…otherwise better known as the poet Edward Thomas, and whose grave we went to visit earlier this year, in the little cemetery at Agny, near Arras.
Edward Thomas was a strange and difficult man, depressive and quite unsuited to domestic life, despite the attempts of his adoring wife Helen to make it a perfect one for him. He went for long, gruelling walks through the English countryside, during which he absorbed more than most people ever could, of its sights and smells and sounds, although he didn’t start writing his poems until the last years of his life. Yet he was not a gloomy companion. Eleanor Farjeon, who also loved him, wrote: Edward lived thirty-nine years. In all of them he kept his senses fresh and liked what he saw. He saw more than anybody I ever knew and he saw it day and night. The seasons and the weather never failed him. It made him wonderful to walk with, and to talk with, and not to talk with.
As an older married man, he could have avoided enlisting, but he joined the Artist Rifles in 1915. In many ways the life of the army camp suited him – it gave him a kind of liberty and a purpose in life, and we was popular with his men. In 1916, he was sent to France. He died at Arras on Easter Monday 1916. The story that Helen believed was that he had just paused to light his pipe when a shell whizzed close to him, and he died from the blast without a mark on his body. Apparently, though, there may be other versions of this story, and I believe there is a new biography in preparation which I shall await eagerly.

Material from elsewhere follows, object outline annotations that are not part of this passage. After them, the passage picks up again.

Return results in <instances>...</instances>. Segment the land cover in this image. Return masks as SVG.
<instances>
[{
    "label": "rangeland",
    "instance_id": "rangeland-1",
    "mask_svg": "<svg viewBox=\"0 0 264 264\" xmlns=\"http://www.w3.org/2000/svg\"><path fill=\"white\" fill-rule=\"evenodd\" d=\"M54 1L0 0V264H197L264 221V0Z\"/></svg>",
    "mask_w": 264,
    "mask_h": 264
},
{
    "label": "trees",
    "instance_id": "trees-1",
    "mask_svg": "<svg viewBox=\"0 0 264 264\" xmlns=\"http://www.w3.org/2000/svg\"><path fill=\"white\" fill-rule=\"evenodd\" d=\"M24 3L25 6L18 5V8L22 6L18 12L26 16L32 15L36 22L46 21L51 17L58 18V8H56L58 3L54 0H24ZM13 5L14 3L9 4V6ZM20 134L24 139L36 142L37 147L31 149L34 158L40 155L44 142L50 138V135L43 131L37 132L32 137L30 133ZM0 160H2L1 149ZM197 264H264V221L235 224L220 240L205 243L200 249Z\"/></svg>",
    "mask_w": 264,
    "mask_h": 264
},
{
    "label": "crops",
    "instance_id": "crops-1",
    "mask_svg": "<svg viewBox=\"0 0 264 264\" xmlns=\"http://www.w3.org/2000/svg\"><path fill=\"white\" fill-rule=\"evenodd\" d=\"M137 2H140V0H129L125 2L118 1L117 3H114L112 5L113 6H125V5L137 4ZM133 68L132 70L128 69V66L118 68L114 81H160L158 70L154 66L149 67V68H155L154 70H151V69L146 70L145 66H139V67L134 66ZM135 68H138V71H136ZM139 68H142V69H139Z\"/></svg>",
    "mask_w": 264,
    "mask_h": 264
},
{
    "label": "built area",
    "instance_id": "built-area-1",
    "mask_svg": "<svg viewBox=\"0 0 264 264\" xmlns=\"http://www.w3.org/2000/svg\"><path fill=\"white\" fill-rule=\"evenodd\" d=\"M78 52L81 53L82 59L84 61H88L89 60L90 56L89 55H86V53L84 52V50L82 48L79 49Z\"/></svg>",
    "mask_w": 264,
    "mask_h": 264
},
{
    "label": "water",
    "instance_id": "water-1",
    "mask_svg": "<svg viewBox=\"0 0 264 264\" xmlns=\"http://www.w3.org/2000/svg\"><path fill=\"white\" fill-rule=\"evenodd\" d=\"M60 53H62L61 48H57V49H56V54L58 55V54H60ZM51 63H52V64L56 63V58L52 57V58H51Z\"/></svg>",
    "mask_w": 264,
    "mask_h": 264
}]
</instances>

After the war, his reputation seemed to dwindle, maybe because unlike the other war poets, he chose not to write about the horrors of war, except indirectly. He was also tarred with being that terrible thing, a ‘Georgian’. But I’m glad to say that seems to be over now, and his poetry is admired for the subtle and complex thing that it is. Ted Hughes described him as ‘the father of us all.’
Here’s a short and moving poem from 1915 about the losses of war and what is left behind.
The flowers left thick at nightfall in the wood
This Eastertide call into mind the men,
Now far from home, who, with their sweethearts, should
Have gathered them and will do never again.